| Dataset records |
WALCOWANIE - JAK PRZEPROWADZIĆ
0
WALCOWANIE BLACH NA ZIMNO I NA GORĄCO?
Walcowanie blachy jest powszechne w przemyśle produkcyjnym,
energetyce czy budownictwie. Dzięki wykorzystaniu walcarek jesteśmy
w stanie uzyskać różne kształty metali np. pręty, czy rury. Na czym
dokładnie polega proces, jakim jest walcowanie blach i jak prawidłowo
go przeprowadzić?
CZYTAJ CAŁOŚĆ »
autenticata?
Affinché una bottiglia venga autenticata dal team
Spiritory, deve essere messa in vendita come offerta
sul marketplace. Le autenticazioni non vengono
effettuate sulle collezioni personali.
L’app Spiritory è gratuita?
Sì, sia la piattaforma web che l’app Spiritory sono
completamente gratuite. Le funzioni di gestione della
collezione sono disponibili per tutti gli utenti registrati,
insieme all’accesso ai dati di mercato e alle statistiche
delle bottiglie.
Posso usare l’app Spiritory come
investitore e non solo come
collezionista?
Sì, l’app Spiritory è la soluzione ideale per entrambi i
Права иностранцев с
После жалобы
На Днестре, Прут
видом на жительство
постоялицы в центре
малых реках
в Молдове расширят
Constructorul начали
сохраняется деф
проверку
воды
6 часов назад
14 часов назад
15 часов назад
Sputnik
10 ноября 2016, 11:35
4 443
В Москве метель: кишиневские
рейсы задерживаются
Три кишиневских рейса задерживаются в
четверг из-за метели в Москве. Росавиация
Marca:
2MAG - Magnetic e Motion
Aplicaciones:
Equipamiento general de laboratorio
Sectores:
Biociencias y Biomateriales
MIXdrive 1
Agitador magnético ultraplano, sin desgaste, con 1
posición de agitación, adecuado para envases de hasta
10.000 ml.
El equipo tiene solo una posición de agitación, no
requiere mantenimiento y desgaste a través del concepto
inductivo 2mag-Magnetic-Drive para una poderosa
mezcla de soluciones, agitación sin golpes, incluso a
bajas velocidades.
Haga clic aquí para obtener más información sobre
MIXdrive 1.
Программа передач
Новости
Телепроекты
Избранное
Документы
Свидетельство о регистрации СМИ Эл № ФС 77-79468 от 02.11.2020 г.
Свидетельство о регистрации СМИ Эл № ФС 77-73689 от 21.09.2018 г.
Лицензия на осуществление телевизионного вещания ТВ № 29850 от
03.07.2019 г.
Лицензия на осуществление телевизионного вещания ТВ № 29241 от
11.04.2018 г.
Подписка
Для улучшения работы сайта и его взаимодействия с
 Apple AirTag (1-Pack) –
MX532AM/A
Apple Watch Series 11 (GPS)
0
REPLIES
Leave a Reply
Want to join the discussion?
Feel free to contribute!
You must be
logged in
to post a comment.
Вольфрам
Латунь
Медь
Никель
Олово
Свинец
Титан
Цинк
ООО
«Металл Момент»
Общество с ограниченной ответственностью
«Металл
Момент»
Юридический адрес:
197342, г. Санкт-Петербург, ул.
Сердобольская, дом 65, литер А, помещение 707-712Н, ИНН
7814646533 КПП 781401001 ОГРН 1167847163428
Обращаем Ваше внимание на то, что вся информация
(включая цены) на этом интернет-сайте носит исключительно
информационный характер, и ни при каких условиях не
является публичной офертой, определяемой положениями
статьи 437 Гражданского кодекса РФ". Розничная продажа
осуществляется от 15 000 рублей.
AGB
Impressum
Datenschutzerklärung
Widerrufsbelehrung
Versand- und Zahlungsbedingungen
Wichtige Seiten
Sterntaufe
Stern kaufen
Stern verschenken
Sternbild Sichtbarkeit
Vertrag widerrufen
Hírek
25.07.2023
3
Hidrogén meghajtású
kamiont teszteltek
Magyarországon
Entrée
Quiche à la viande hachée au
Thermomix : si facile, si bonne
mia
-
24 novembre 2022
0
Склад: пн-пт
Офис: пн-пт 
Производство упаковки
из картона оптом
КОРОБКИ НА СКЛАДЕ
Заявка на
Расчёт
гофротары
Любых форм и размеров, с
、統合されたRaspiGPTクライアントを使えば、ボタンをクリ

| Instruction |
Count the lines of the material above that contain the word "agitación". Reply with the number alone.

| Answer section |
3